Também não deve ser coincidência que Joyce desenvolve como um dos seus melhores personagens Molly Bloom, a mulher de Leopold Bloom, seu Ulisses, e deixa o arremate da sua obra capital, muitas vezes vista como o ápice do Modernismo, o monólogo dela, que é, em um grande resumo, uma ode ao devir.
A gente “vai levando” porque não pode controlar o fluxo da vida, porque não dá para interromper o porvir para sermos escutados, para que nossas vontades sejam respeitadas. A única coisa que podemos dizer ao destino é o que Molly diz e repete durante o famoso capítulo final: sim.

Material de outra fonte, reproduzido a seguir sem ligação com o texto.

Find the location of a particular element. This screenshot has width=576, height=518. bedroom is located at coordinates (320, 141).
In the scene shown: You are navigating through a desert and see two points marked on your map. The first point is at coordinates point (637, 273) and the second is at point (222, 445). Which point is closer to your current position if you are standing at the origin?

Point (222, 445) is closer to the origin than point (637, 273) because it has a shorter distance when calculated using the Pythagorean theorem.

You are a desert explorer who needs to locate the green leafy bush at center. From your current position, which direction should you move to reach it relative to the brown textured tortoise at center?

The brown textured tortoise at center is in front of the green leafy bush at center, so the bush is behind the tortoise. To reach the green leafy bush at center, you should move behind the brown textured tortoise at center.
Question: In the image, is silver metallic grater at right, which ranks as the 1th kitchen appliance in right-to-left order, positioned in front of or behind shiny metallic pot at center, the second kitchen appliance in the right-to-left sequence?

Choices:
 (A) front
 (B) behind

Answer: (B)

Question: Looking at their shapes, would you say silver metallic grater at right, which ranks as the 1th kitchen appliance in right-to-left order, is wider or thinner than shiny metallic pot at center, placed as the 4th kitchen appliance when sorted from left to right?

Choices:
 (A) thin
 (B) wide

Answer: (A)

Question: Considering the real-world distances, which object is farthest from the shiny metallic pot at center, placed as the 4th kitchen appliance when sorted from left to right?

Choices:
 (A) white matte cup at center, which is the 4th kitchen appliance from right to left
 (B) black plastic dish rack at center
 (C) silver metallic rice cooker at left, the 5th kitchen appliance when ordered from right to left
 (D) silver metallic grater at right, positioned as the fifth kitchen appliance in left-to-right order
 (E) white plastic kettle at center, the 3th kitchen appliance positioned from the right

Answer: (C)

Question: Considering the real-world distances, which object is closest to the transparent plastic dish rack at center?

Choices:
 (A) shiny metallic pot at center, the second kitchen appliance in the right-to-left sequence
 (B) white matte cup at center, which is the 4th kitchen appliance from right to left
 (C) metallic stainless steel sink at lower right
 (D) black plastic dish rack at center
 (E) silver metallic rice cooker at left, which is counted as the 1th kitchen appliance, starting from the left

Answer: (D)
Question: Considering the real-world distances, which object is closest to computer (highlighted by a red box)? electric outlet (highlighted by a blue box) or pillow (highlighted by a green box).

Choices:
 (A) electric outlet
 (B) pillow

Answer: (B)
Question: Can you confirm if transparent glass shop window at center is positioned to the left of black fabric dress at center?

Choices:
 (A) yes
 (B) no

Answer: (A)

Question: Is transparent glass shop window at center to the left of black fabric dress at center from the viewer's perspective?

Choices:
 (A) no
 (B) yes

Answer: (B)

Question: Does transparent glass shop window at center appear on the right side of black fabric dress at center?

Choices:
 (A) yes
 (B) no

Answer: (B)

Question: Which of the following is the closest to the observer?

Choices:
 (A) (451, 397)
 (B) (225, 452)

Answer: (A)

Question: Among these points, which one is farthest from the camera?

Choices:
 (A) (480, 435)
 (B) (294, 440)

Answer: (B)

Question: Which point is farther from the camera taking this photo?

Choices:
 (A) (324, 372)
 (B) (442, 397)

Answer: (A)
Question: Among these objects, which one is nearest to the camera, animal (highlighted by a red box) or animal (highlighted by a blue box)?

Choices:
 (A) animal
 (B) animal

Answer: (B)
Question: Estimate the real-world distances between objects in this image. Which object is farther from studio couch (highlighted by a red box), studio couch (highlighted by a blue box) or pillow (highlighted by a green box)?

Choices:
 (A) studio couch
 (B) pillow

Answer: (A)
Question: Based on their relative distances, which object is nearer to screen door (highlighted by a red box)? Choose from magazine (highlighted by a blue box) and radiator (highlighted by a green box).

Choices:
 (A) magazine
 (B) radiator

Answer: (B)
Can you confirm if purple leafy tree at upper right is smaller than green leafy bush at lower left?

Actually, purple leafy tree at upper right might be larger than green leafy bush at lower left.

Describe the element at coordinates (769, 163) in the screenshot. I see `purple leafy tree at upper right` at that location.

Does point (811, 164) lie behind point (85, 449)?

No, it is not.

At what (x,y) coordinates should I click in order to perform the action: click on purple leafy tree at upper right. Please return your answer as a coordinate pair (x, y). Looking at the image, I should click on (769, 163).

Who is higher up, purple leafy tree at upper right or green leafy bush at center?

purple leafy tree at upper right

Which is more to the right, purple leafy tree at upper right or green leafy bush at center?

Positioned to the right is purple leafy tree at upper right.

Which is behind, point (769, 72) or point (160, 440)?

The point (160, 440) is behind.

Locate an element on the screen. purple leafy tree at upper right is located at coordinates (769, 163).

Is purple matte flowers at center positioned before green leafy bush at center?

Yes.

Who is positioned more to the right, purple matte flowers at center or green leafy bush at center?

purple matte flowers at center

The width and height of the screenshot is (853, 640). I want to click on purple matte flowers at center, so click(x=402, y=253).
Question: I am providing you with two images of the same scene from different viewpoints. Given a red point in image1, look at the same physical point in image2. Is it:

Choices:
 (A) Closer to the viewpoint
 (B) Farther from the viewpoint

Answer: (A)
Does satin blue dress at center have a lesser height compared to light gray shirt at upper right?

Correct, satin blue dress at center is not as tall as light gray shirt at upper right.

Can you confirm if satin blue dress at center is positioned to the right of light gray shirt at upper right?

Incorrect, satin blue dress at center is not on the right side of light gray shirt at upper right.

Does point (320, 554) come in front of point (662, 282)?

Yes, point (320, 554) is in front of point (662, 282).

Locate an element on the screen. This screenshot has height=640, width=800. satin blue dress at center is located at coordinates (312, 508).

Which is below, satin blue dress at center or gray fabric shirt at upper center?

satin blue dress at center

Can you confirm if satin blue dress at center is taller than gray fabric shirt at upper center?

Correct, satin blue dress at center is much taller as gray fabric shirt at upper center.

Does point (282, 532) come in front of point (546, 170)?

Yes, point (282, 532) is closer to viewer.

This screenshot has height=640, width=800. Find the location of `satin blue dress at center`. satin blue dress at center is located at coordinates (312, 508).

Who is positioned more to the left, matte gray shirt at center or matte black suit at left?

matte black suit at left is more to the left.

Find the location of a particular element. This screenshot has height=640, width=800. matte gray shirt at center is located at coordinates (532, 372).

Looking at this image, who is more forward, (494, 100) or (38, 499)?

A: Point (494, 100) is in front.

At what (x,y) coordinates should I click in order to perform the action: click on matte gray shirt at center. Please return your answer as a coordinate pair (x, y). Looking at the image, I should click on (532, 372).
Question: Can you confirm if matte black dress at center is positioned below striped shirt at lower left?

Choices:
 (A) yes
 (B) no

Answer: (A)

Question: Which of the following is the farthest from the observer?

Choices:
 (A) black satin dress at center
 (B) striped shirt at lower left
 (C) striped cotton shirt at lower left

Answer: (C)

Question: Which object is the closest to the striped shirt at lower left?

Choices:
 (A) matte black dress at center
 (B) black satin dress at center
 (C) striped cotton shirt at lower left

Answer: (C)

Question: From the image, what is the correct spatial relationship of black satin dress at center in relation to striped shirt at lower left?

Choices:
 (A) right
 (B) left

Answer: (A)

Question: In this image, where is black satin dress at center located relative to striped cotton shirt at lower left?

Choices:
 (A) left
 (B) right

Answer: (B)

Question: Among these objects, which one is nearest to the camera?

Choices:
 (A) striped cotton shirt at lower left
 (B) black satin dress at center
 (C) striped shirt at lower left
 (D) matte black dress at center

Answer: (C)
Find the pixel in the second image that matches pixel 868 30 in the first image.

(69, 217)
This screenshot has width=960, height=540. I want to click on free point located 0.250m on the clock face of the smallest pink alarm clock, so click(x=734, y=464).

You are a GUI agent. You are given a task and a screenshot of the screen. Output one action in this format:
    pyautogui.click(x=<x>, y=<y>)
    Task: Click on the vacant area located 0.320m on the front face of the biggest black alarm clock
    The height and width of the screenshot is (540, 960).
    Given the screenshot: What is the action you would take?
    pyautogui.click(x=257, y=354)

Não como forma de capitular, de desistir da própria vida e se tornar apenas um objeto passivo diante das ações diversas que nos atravessam, mas sabendo que nossa posição está por vezes num “segundo momento” e não dando as cartas do mundo — principalmente dependendo da posição da escala social em você se encontra. Precisamos dizer sim, sabendo que o futuro é matéria prima, independentemente do material de que é feito. A gente vai levando, com a força e a malandragem que nos cabem nesse latifúndio. Ou como resumiu Joyce em outro momento [em alemão, porque era o Joyce], incorporando Molly: „Ich bin das Fleisch das stets bejaht”. [“Eu sou a carne que sempre diz sim.”]
excelente texto. muito bem costurado e articulado entre as ideias que se propõe. parabéns!
Amei o texto!
Senti nostalgia da época que reservava várias tardes para ler sobre a mitologia grega… inclusive, se me recordo, Ulisses provou que era ele usando um arco e flecha muito diferente que ele havia desenvolvido e que só ele sabia manejar.